Task
Render every line of text read from the items as a Markdown table with columns "No." and "Line", numbering rows in order, skipping blank lines, and leaving out the pictures.

[[ Entries provided open ]]

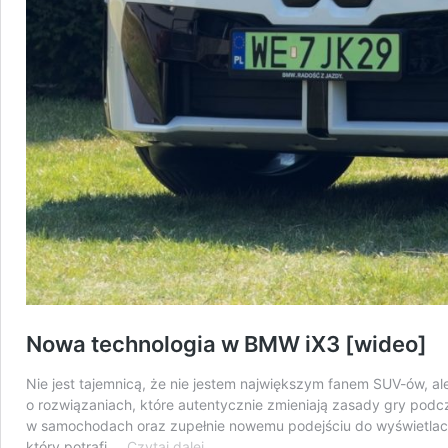
Nowa technologia w BMW iX3 [wideo]
Nie jest tajemnicą, że nie jestem największym fanem SUV-ów, 
o rozwiązaniach, które autentycznie zmieniają zasady gry podc
w samochodach oraz zupełnie nowemu podejściu do wyświetlac
Nowa
który potrafi …
Czytaj dalej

[[ Entries provided closed ]]

Your response
| No. | Line |
|---|---|
| 1 | Nowa technologia w BMW iX3 [wideo] |
| 2 | Nie jest tajemnicą, że nie jestem największym fanem SUV-ów,  |
| 3 | o rozwiązaniach, które autentycznie zmieniają zasady gry podc |
| 4 | w samochodach oraz zupełnie nowemu podejściu do wyświetlac |
| 5 | Nowa |
| 6 | który potrafi … |
| 7 | Czytaj dalej |